• _Exercise aim_:
Print the stretch of material from the line containing "Can underline: present -> none" through the end of the material, unchanged and with both ends included. Leave the pictures out.

□ □ □ □

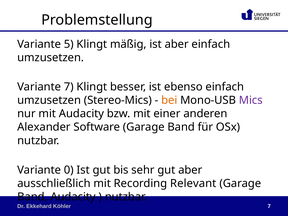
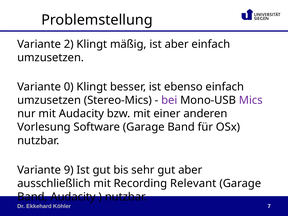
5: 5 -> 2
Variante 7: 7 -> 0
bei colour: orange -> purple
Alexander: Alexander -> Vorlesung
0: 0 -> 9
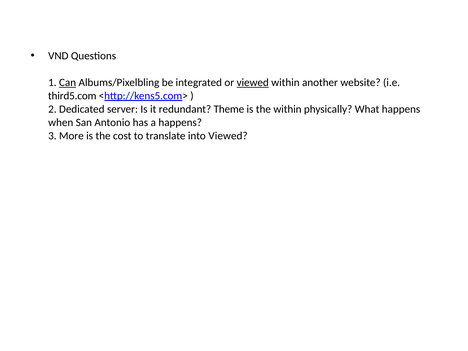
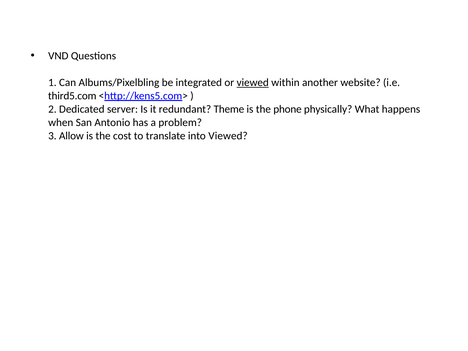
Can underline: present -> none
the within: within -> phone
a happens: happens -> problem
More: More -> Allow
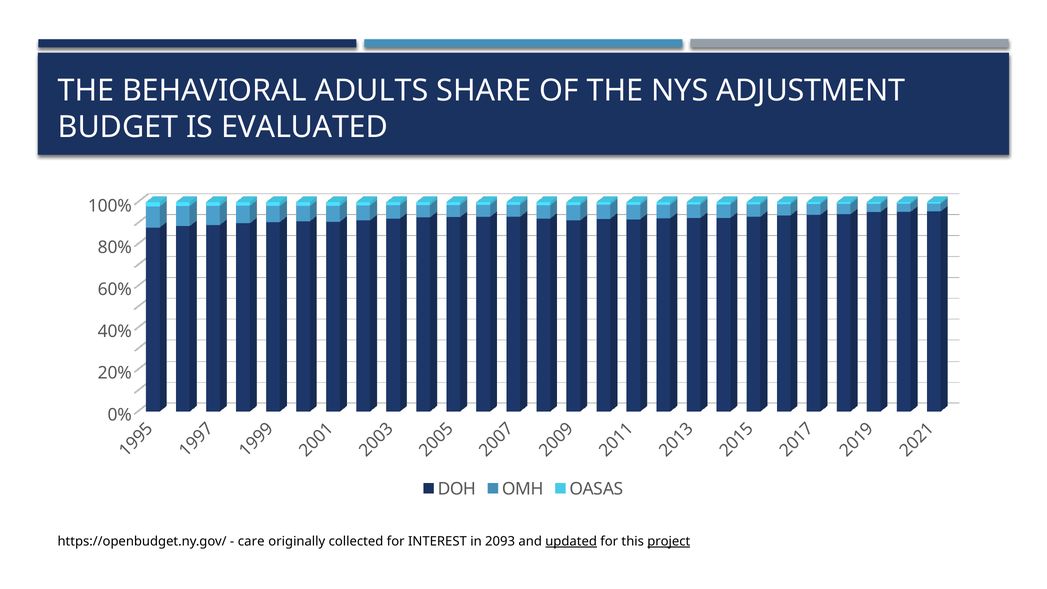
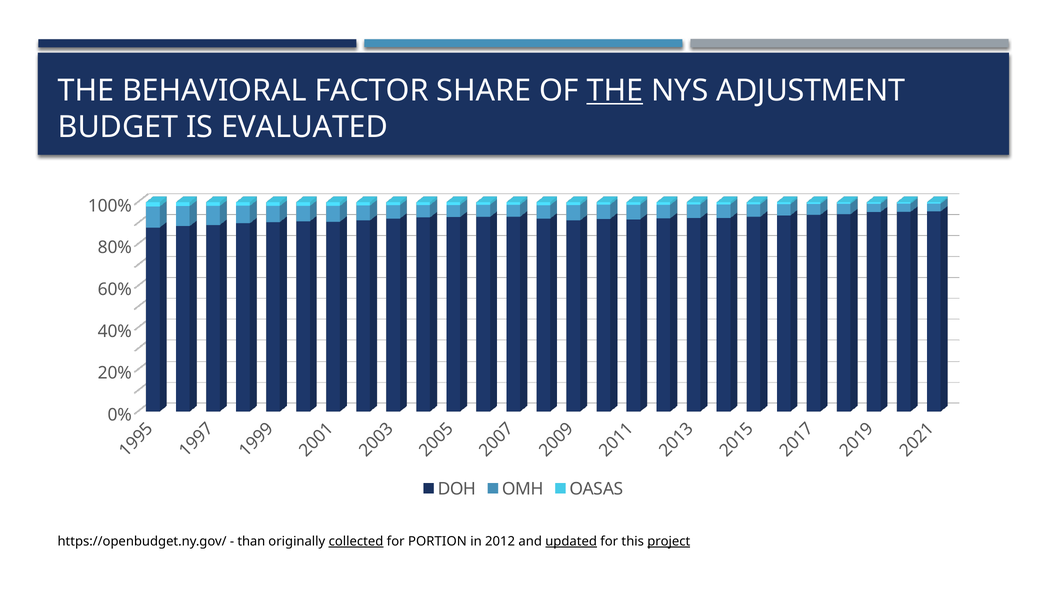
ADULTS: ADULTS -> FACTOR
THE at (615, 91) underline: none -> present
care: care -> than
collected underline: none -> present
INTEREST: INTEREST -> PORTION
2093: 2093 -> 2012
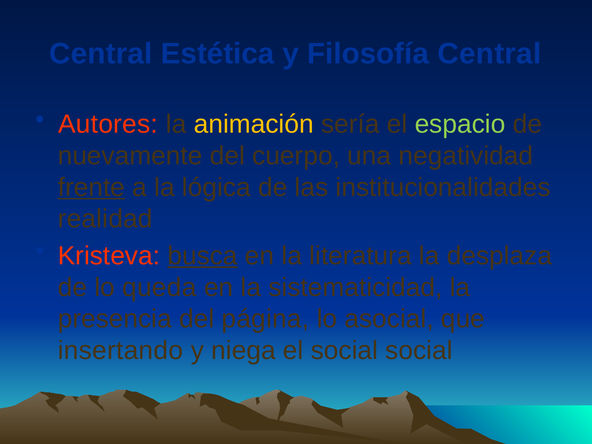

□ □ □ □

• _Reply_:
Can underline: present -> none
the within: within -> phone
a happens: happens -> problem
More: More -> Allow
ADULTS: ADULTS -> FACTOR
THE at (615, 91) underline: none -> present
care: care -> than
collected underline: none -> present
INTEREST: INTEREST -> PORTION
2093: 2093 -> 2012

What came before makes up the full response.